Abstract

Alzheimerʼs disease (AD) is a neurodegenerative disorder of unknown cause with complex genetic and environmental traits. While AD is extremely prevalent in human elderly, it hardly occurs in non-primate mammals and even non-human-primates develop only an incomplete form of the disease. This specificity of AD to human clearly implies a phylogenetic aspect. Still, the evolutionary dimension of AD pathomechanism remains difficult to prove and has not been established so far. To analyze the evolutionary age and dynamics of AD-associated-genes, we established the AD-associated genome-wide RNA-profile comprising both protein-coding and non-protein-coding transcripts. We than applied a systematic analysis on the conservation of splice-sites as a measure of gene-structure based on multiple alignments across vertebrates of homologs of AD-associated-genes. Here, we show that nearly all AD-associated-genes are evolutionarily old and did not originate later in evolution than not-AD-associated-genes. However, the gene-structures of loci, that exhibit AD-associated changes in their expression, evolve faster than the genome at large. While protein-coding-loci exhibit an enhanced rate of small changes in gene structure, non-coding loci show even much larger changes. The accelerated evolution of AD-associated-genes indicates a more rapid functional adaptation of these genes. In particular AD-associated non-coding-genes play an important, as yet largely unexplored, role in AD. This phylogenetic trait indicates that recent adaptive evolution of human brain is causally involved in basic principles of neurodegeneration. It highlights the necessity for a paradigmatic change of our disease-concepts and to reconsider the appropriateness of current animal-models to develop disease-modifying strategies that can be translated to human.

[EXTRACTED MATERIAL]:
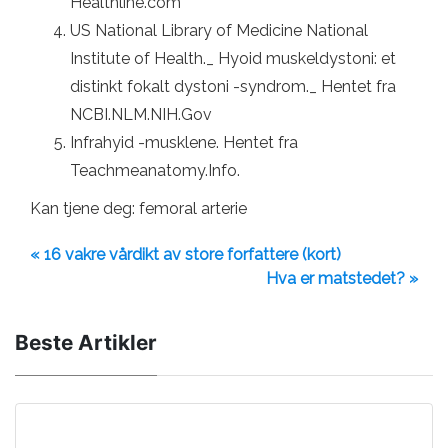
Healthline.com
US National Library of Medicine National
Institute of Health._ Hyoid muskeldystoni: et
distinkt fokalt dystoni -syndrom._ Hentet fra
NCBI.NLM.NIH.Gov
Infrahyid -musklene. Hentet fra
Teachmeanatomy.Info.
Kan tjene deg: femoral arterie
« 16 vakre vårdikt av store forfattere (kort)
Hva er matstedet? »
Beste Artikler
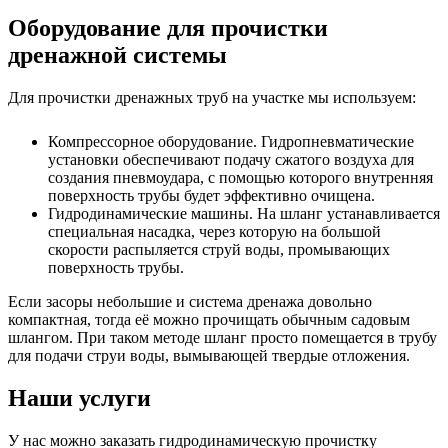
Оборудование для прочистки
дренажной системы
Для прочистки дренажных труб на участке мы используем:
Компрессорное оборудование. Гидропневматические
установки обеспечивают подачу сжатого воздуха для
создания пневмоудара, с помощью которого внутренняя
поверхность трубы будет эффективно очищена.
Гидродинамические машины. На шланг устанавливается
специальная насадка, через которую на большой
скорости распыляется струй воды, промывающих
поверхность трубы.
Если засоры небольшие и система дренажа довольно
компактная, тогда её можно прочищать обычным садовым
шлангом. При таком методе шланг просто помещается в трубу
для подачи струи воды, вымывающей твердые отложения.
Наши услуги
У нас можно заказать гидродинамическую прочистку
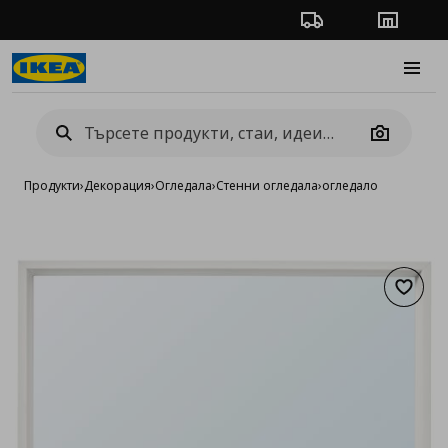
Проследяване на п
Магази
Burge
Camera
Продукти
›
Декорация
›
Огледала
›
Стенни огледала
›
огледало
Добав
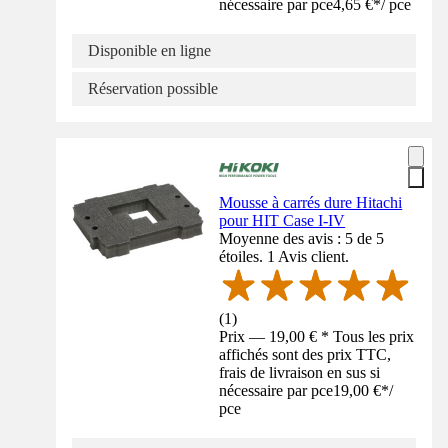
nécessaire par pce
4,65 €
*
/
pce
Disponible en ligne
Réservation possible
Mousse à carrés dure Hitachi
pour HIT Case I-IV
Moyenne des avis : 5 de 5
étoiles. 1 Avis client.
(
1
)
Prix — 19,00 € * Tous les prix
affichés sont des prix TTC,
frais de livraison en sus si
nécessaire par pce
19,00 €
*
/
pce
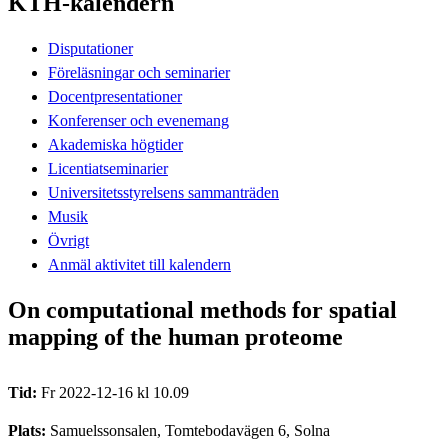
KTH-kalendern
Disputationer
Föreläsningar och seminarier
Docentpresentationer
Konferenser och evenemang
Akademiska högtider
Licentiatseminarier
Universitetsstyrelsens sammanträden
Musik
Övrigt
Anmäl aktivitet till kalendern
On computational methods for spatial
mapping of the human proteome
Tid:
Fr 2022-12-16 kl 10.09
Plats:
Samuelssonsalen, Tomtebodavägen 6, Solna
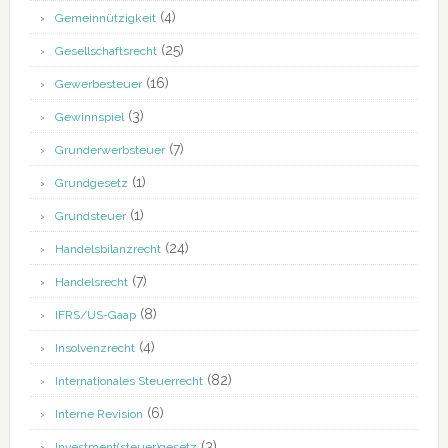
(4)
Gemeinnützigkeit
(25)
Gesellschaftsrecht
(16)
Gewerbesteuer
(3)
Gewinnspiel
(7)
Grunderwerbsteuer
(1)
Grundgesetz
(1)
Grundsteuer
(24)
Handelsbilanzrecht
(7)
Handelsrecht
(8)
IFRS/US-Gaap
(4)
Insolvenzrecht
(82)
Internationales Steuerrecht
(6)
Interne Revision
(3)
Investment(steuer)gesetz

[WHAT TO DO]:
A. Name each group in which the Alzheimer's abstract says AD is very common, hardly occurs, or develops only in part.
B. Carry on the Alzheimer's abstract from its final sentence.
Nothing in the listing is needed here.

[RESPONSES TO THE EXERCISE]:
A. Human elderly (very common), non-primate mammals (hardly occurs), and non-human primates (only an incomplete form).

B.
Highlights

  • Alzheimer’s disease (AD) is an age-related chronic neurodegenerative disorder of unknown cause

  • The diagnosis of AD was made on the basis of both clinical and neuropathological evidence according to the criteria of the International Working Group (IWG) for New Research Criteria for the diagnosis of AD in the revision of 2014 (IWG-2) [16], the NIA-AA diagnostic criteria in the revision of 2011 [17] and the NIA-AA guidelines for the neuropathological assessment of AD [18, 19]

  • We designed a custom array comprising 931 898 probes derived from Agilents Whole Human Genome Oligo array, long non-coding RNA probes extracted from public databases, computationally predicted loci of structured RNAs, and lncRNA probes experimentally identified by transcriptome-wide expression variation studies based on the Affymetrix Human Tiling 1.0 array comparing AD patients with control samples (Supplementary methods and results; Supplementary Tables S1, S2)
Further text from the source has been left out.